WASHINGTON, Oct 29 (AFP) - For the second time in as many months, an aspiring US diplomat turned down for a job because he is HIV-positive accused the State Department of discrimination, his lawyers said Wednesday.
The complaint, filed with the department's Office of Civil Rights, alleges that Kyle Smith was illegally discriminated against when he was rejected for a job in the US Foreign Service because of his HIV status, according to the Lambda Legal Defense and Education Fund.
The department violated a US law that bars the federal government from discriminating against people with disabilities by denying employment to Smith, a 34-year-old student from Ohio who has been living with HIV for seven years but is otherwise healthy, Lambda charged.
"Kyle Smith wants to serve his country and work overseas," said Jonathan Givner, a lawyer with the group. "He can do this job and do it well. But because he has HIV, none of that matters to the State Department."
"The State Department is preventing qualified, healthy people from serving their country -- all while there's a severe shortage of Foreign Service applicants who are badly needed right now," he said.
"This isn't just bad policy -- it's illegal," Givner said in a statement.
Last month, Lambda filed a federal lawsuit against the department and Secretary of State Colin Powell for denying another HIV-positive man -- Lorenzo Taylor -- a job in the Foreign Service.
The department is due to respond to the lawsuit next week and has declined to comment on the issue thus far because it is a pending legal matter.
But it is the department's policy not to employ HIV-positive applicants because of Foreign Service requirements that diplomats be able to serve in any country in the world, including those with little or no health care facilities and those which bar entry to people with the virus or AIDS.
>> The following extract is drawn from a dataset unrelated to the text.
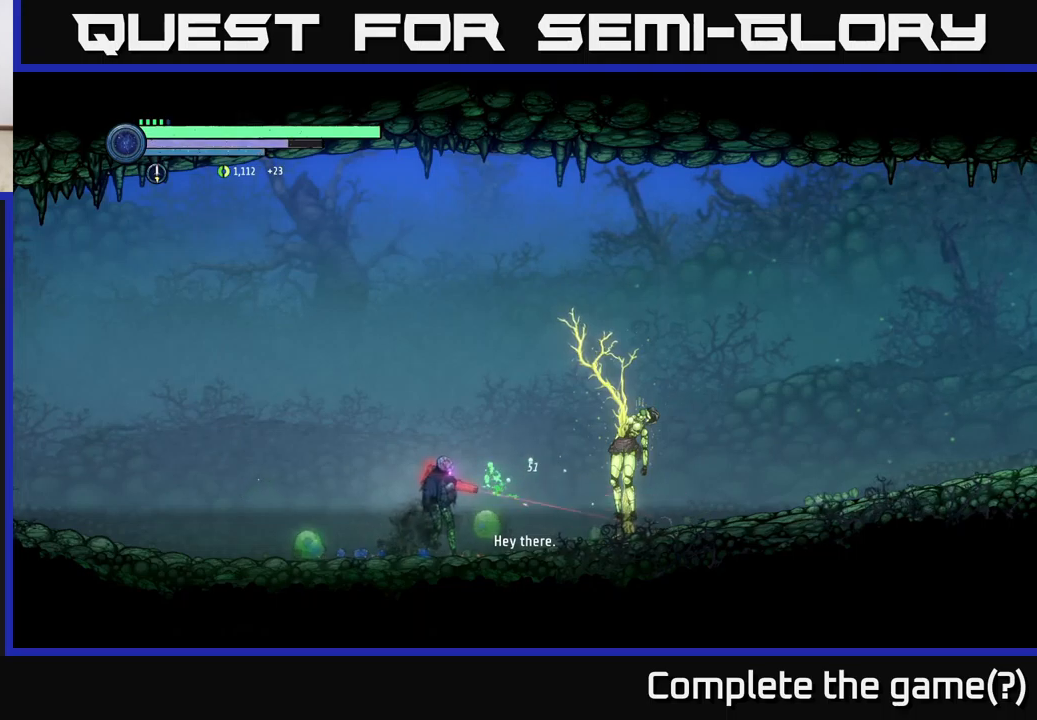
{"buttons": ["X", "L2"], "left_stick": "down-right", "right_stick": "center", "events": [[50, "left_stick", "down-right"], [84, "X", "down"], [167, "X", "up"], [234, "X", "down"], [350, "X", "up"], [417, "X", "down"]]}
Diplomats who become HIV-positive after their employment are accomodated by the department and are not affected by the restrictions.
At the time Taylor's suit was filed September 3, a senior State Department official said the policy was based on the need for foreign service officers to have "worldwide availability" to be fair to the entire diplomatic corps, many of whom serve in difficult nations with substandard health care.
"It's not so much a matter of their ability to do the job," the official said on condition of anonymity. "We recognize that people who are HIV-positive have the ability to do the job.
"But is it fair to the entire corps to have some people come in who can only take assignments in a limited number of places and other people therefore get shunted off to maybe less desirable places without the same quality of medical facilities?"
The Lambda fund argues that foreign service applicants should be assessed case-by-case to determine their individual medical status and fitness for overseas employment.